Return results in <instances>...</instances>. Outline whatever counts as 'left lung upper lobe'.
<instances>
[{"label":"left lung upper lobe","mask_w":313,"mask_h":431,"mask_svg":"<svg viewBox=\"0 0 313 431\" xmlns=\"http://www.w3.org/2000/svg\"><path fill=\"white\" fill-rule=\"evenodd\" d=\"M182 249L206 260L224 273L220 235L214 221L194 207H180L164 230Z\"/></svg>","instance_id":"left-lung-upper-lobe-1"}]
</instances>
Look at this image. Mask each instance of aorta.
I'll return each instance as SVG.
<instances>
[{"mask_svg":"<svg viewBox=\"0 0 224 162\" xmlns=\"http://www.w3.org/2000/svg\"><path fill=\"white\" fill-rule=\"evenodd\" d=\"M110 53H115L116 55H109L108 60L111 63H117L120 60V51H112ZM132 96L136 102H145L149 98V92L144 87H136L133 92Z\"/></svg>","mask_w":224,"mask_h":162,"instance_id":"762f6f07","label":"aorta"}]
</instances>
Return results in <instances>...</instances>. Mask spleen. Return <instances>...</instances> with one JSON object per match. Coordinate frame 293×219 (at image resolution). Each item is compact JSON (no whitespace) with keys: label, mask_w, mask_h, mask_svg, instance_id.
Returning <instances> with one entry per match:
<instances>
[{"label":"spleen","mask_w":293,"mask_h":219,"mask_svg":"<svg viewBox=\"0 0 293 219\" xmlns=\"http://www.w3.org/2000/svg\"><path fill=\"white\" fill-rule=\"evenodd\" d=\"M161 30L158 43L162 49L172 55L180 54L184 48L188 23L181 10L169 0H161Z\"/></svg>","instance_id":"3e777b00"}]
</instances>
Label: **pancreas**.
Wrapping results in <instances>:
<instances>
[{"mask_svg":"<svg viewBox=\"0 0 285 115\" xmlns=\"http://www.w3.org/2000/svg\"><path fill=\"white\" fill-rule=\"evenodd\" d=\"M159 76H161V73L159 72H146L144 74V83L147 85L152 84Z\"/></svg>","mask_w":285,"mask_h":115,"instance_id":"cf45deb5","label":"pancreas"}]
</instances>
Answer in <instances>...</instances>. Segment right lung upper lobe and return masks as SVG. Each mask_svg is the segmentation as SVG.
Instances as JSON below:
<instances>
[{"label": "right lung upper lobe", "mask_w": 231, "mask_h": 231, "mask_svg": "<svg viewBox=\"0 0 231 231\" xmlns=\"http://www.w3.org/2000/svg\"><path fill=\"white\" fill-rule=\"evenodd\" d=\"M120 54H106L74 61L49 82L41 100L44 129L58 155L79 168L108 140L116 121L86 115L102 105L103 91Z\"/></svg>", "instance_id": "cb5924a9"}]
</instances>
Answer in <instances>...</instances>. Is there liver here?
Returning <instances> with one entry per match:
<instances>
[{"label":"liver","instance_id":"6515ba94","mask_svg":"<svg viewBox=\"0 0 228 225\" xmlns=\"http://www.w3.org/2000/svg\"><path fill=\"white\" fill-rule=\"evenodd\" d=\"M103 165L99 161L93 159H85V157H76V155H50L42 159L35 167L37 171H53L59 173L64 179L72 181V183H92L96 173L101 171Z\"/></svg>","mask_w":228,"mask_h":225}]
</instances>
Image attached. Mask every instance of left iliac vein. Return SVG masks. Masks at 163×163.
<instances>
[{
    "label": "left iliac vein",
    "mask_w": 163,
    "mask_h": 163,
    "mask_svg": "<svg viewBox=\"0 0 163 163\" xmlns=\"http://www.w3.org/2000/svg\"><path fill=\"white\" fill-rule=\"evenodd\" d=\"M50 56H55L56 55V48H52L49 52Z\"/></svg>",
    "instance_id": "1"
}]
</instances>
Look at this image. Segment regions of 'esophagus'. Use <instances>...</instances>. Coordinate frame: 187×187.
- - - - -
__Problem statement__. Please lay out every line of the records above as a JSON list of strings, one string per line, with blank lines left out.

__Problem solution__.
[
  "Return results in <instances>...</instances>. Outline whatever counts as 'left lung upper lobe'.",
  "<instances>",
  "[{\"label\":\"left lung upper lobe\",\"mask_w\":313,\"mask_h\":431,\"mask_svg\":\"<svg viewBox=\\\"0 0 313 431\\\" xmlns=\\\"http://www.w3.org/2000/svg\\\"><path fill=\\\"white\\\" fill-rule=\\\"evenodd\\\" d=\\\"M182 249L206 260L224 273L220 235L214 221L194 207H180L164 230Z\\\"/></svg>\",\"instance_id\":\"left-lung-upper-lobe-1\"}]",
  "</instances>",
  "Look at this image. Mask each instance of aorta.",
  "I'll return each instance as SVG.",
  "<instances>",
  "[{\"mask_svg\":\"<svg viewBox=\\\"0 0 224 162\\\" xmlns=\\\"http://www.w3.org/2000/svg\\\"><path fill=\\\"white\\\" fill-rule=\\\"evenodd\\\" d=\\\"M110 53H115L116 55H109L108 60L111 63H117L120 60V51H112ZM132 96L136 102H145L149 98V92L144 87H136L133 92Z\\\"/></svg>\",\"mask_w\":224,\"mask_h\":162,\"instance_id\":\"762f6f07\",\"label\":\"aorta\"}]",
  "</instances>",
  "Return results in <instances>...</instances>. Mask spleen. Return <instances>...</instances> with one JSON object per match. Coordinate frame 293×219 (at image resolution). Each item is compact JSON (no whitespace) with keys: label, mask_w, mask_h, mask_svg, instance_id.",
  "Returning <instances> with one entry per match:",
  "<instances>",
  "[{\"label\":\"spleen\",\"mask_w\":293,\"mask_h\":219,\"mask_svg\":\"<svg viewBox=\\\"0 0 293 219\\\" xmlns=\\\"http://www.w3.org/2000/svg\\\"><path fill=\\\"white\\\" fill-rule=\\\"evenodd\\\" d=\\\"M161 30L158 43L162 49L172 55L180 54L184 48L188 23L181 10L169 0H161Z\\\"/></svg>\",\"instance_id\":\"3e777b00\"}]",
  "</instances>",
  "Label: **pancreas**.",
  "Wrapping results in <instances>:",
  "<instances>",
  "[{\"mask_svg\":\"<svg viewBox=\\\"0 0 285 115\\\" xmlns=\\\"http://www.w3.org/2000/svg\\\"><path fill=\\\"white\\\" fill-rule=\\\"evenodd\\\" d=\\\"M159 76H161V73L159 72H146L144 74V83L147 85L152 84Z\\\"/></svg>\",\"mask_w\":285,\"mask_h\":115,\"instance_id\":\"cf45deb5\",\"label\":\"pancreas\"}]",
  "</instances>",
  "Answer in <instances>...</instances>. Segment right lung upper lobe and return masks as SVG. Each mask_svg is the segmentation as SVG.",
  "Instances as JSON below:",
  "<instances>",
  "[{\"label\": \"right lung upper lobe\", \"mask_w\": 231, \"mask_h\": 231, \"mask_svg\": \"<svg viewBox=\\\"0 0 231 231\\\" xmlns=\\\"http://www.w3.org/2000/svg\\\"><path fill=\\\"white\\\" fill-rule=\\\"evenodd\\\" d=\\\"M120 54H106L74 61L49 82L41 100L44 129L58 155L79 168L108 140L116 121L86 115L102 105L103 91Z\\\"/></svg>\", \"instance_id\": \"cb5924a9\"}]",
  "</instances>",
  "Answer in <instances>...</instances>. Is there liver here?",
  "Returning <instances> with one entry per match:",
  "<instances>",
  "[{\"label\":\"liver\",\"instance_id\":\"6515ba94\",\"mask_svg\":\"<svg viewBox=\\\"0 0 228 225\\\" xmlns=\\\"http://www.w3.org/2000/svg\\\"><path fill=\\\"white\\\" fill-rule=\\\"evenodd\\\" d=\\\"M103 165L99 161L93 159H85V157H76V155H50L42 159L35 167L37 171H53L59 173L64 179L72 181V183H92L96 173L101 171Z\\\"/></svg>\",\"mask_w\":228,\"mask_h\":225}]",
  "</instances>",
  "Image attached. Mask every instance of left iliac vein. Return SVG masks. Masks at 163×163.",
  "<instances>",
  "[{",
  "    \"label\": \"left iliac vein\",",
  "    \"mask_w\": 163,",
  "    \"mask_h\": 163,",
  "    \"mask_svg\": \"<svg viewBox=\\\"0 0 163 163\\\" xmlns=\\\"http://www.w3.org/2000/svg\\\"><path fill=\\\"white\\\" fill-rule=\\\"evenodd\\\" d=\\\"M50 56H55L56 55V48H52L49 52Z\\\"/></svg>\",",
  "    \"instance_id\": \"1\"",
  "}]",
  "</instances>",
  "Look at this image. Segment regions of 'esophagus'. Use <instances>...</instances>. Coordinate frame: 187×187."
]